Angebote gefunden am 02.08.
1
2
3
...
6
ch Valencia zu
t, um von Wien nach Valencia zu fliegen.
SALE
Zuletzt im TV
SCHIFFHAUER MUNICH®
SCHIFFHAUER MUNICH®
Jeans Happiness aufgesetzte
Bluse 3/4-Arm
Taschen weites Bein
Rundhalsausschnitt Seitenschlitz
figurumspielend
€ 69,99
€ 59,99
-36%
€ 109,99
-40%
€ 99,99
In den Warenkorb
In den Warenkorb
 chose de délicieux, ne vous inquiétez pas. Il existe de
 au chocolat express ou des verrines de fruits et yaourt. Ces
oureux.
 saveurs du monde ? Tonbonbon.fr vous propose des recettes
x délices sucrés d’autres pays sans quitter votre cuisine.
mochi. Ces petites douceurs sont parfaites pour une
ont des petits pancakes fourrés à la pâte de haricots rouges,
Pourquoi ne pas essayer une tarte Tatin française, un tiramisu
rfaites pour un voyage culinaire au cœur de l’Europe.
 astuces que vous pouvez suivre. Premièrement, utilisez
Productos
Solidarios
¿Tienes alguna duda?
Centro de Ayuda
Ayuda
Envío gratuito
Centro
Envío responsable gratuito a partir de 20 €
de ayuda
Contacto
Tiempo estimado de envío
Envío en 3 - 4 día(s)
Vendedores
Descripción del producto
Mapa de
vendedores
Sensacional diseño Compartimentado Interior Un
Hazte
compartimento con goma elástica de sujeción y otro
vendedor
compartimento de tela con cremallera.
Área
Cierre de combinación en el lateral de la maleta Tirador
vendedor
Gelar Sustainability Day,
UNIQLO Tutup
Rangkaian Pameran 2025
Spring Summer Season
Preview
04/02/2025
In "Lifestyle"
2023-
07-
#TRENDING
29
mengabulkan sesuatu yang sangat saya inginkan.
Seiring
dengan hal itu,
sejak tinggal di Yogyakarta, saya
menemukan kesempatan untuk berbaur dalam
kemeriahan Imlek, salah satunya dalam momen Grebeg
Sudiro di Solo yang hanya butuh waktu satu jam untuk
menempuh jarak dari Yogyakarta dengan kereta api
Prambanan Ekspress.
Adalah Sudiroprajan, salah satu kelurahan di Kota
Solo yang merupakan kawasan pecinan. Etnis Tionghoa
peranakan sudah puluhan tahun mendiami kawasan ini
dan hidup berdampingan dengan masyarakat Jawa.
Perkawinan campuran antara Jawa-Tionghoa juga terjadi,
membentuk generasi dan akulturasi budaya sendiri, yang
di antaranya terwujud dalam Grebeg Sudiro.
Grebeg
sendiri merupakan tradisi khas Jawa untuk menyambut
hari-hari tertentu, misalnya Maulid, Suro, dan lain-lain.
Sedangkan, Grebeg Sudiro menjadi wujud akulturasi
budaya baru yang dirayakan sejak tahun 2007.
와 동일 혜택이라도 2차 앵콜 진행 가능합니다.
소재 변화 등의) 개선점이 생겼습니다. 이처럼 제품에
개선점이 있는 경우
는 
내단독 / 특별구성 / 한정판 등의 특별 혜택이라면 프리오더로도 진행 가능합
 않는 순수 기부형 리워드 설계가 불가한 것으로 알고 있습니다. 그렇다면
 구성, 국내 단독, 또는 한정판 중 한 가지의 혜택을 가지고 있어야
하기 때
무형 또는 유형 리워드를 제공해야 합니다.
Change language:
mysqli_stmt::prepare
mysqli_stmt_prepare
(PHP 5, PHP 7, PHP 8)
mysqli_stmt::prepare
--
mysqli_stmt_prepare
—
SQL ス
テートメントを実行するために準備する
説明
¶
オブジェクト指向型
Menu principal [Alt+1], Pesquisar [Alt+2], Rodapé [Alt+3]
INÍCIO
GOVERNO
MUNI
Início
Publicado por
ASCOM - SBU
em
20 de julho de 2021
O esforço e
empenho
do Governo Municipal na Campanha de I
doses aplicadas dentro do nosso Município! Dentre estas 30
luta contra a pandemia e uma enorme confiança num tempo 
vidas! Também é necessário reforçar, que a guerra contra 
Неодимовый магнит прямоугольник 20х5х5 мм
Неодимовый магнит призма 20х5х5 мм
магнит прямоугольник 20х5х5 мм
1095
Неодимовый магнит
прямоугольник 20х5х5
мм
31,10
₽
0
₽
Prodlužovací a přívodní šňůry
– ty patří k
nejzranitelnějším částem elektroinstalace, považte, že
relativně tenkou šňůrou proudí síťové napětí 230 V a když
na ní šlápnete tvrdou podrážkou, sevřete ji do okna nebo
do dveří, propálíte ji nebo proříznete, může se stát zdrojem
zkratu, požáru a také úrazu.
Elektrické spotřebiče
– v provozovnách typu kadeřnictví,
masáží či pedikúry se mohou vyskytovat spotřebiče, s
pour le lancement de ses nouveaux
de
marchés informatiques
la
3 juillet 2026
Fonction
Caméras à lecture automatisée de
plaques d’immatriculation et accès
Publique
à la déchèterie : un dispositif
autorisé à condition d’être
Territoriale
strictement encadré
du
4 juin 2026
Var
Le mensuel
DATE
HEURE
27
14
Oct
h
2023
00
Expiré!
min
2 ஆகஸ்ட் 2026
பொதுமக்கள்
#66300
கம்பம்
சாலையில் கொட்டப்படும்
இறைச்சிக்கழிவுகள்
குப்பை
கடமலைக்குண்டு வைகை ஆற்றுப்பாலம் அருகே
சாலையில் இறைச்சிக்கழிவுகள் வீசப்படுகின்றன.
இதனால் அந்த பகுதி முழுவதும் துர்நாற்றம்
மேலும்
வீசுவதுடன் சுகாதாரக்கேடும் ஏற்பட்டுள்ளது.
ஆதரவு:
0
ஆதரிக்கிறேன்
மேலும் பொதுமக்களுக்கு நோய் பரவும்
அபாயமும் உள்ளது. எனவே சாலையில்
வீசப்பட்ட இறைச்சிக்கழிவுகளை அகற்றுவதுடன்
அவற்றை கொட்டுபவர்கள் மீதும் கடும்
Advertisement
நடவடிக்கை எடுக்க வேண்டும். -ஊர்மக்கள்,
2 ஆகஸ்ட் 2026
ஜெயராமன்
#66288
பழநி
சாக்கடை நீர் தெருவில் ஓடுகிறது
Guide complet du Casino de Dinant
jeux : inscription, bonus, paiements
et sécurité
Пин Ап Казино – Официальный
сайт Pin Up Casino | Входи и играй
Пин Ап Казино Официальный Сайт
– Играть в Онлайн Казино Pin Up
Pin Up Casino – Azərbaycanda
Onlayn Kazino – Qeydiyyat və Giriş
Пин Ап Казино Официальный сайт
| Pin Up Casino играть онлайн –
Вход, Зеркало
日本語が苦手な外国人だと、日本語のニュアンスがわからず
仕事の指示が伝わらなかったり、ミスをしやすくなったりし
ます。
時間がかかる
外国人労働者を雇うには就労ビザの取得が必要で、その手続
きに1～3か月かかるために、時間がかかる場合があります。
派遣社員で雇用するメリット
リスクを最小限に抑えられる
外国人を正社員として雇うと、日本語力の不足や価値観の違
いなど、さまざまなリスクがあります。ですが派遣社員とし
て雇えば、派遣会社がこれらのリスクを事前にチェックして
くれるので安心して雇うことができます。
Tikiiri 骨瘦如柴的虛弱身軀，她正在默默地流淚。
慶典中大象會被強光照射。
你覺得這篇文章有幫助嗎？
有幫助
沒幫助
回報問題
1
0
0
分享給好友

— Job —
Enumerate each line in the data above that contains the word "Solo".

— Your solution —
Sudiro di Solo yang hanya butuh waktu satu jam untuk
Solo yang merupakan kawasan pecinan. Etnis Tionghoa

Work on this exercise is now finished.